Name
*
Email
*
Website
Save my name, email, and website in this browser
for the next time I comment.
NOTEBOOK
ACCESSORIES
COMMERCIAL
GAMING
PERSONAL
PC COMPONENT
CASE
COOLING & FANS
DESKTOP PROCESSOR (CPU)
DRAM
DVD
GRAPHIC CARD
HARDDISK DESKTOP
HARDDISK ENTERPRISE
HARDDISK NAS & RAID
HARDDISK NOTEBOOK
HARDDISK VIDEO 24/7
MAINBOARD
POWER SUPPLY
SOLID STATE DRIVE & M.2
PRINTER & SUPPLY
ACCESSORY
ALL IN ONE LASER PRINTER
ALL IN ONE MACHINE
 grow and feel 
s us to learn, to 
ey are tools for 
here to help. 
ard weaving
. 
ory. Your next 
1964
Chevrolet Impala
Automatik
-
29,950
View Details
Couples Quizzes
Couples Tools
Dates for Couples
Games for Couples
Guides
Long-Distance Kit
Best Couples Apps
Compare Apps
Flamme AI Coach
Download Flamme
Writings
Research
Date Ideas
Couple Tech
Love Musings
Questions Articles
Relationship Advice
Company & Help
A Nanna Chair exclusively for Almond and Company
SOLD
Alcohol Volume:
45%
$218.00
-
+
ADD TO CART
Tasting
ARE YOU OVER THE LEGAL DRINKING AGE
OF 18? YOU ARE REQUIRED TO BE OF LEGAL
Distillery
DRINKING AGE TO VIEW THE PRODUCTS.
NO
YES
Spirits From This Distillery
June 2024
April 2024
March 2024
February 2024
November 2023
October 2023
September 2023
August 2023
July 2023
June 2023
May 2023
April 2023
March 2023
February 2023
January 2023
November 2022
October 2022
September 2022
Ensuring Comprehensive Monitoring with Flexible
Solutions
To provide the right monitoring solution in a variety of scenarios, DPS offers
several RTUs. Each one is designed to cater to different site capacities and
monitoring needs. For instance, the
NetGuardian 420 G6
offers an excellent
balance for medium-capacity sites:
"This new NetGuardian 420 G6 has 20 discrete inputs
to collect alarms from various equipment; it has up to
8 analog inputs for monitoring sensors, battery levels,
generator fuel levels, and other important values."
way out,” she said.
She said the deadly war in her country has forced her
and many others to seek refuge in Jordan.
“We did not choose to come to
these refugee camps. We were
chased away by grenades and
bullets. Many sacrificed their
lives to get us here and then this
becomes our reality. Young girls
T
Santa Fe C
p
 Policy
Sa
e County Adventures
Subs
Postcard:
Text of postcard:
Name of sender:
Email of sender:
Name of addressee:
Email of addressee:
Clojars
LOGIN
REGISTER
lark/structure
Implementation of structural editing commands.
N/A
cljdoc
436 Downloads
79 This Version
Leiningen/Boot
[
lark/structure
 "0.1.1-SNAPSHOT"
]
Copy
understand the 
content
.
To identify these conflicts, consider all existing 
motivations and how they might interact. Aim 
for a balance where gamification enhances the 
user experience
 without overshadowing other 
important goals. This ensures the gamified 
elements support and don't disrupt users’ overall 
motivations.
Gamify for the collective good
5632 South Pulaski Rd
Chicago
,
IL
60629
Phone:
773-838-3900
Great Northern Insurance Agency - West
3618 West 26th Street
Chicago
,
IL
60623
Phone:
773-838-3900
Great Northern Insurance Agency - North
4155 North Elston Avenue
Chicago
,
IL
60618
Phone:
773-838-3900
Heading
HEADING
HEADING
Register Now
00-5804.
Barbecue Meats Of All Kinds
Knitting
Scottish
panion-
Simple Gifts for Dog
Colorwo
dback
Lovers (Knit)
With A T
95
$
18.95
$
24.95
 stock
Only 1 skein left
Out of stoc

::::

YOUR GOAL ▸ Print every line of the data above, word for word, keeping the original line breaks.

ANSWER AREA ▸
Name
*
Email
*
Website
Save my name, email, and website in this browser
for the next time I comment.
NOTEBOOK
ACCESSORIES
COMMERCIAL
GAMING
PERSONAL
PC COMPONENT
CASE
COOLING & FANS
DESKTOP PROCESSOR (CPU)
DRAM
DVD
GRAPHIC CARD
HARDDISK DESKTOP
HARDDISK ENTERPRISE
HARDDISK NAS & RAID
HARDDISK NOTEBOOK
HARDDISK VIDEO 24/7
MAINBOARD
POWER SUPPLY
SOLID STATE DRIVE & M.2
PRINTER & SUPPLY
ACCESSORY
ALL IN ONE LASER PRINTER
ALL IN ONE MACHINE
 grow and feel 
s us to learn, to 
ey are tools for 
here to help. 
ard weaving
. 
ory. Your next 
1964
Chevrolet Impala
Automatik
-
29,950
View Details
Couples Quizzes
Couples Tools
Dates for Couples
Games for Couples
Guides
Long-Distance Kit
Best Couples Apps
Compare Apps
Flamme AI Coach
Download Flamme
Writings
Research
Date Ideas
Couple Tech
Love Musings
Questions Articles
Relationship Advice
Company & Help
A Nanna Chair exclusively for Almond and Company
SOLD
Alcohol Volume:
45%
$218.00
-
+
ADD TO CART
Tasting
ARE YOU OVER THE LEGAL DRINKING AGE
OF 18? YOU ARE REQUIRED TO BE OF LEGAL
Distillery
DRINKING AGE TO VIEW THE PRODUCTS.
NO
YES
Spirits From This Distillery
June 2024
April 2024
March 2024
February 2024
November 2023
October 2023
September 2023
August 2023
July 2023
June 2023
May 2023
April 2023
March 2023
February 2023
January 2023
November 2022
October 2022
September 2022
Ensuring Comprehensive Monitoring with Flexible
Solutions
To provide the right monitoring solution in a variety of scenarios, DPS offers
several RTUs. Each one is designed to cater to different site capacities and
monitoring needs. For instance, the
NetGuardian 420 G6
offers an excellent
balance for medium-capacity sites:
"This new NetGuardian 420 G6 has 20 discrete inputs
to collect alarms from various equipment; it has up to
8 analog inputs for monitoring sensors, battery levels,
generator fuel levels, and other important values."
way out,” she said.
She said the deadly war in her country has forced her
and many others to seek refuge in Jordan.
“We did not choose to come to
these refugee camps. We were
chased away by grenades and
bullets. Many sacrificed their
lives to get us here and then this
becomes our reality. Young girls
T
Santa Fe C
p
 Policy
Sa
e County Adventures
Subs
Postcard:
Text of postcard:
Name of sender:
Email of sender:
Name of addressee:
Email of addressee:
Clojars
LOGIN
REGISTER
lark/structure
Implementation of structural editing commands.
N/A
cljdoc
436 Downloads
79 This Version
Leiningen/Boot
[
lark/structure
 "0.1.1-SNAPSHOT"
]
Copy
understand the 
content
.
To identify these conflicts, consider all existing 
motivations and how they might interact. Aim 
for a balance where gamification enhances the 
user experience
 without overshadowing other 
important goals. This ensures the gamified 
elements support and don't disrupt users’ overall 
motivations.
Gamify for the collective good
5632 South Pulaski Rd
Chicago
,
IL
60629
Phone:
773-838-3900
Great Northern Insurance Agency - West
3618 West 26th Street
Chicago
,
IL
60623
Phone:
773-838-3900
Great Northern Insurance Agency - North
4155 North Elston Avenue
Chicago
,
IL
60618
Phone:
773-838-3900
Heading
HEADING
HEADING
Register Now
00-5804.
Barbecue Meats Of All Kinds
Knitting
Scottish
panion-
Simple Gifts for Dog
Colorwo
dback
Lovers (Knit)
With A T
95
$
18.95
$
24.95
 stock
Only 1 skein left
Out of stoc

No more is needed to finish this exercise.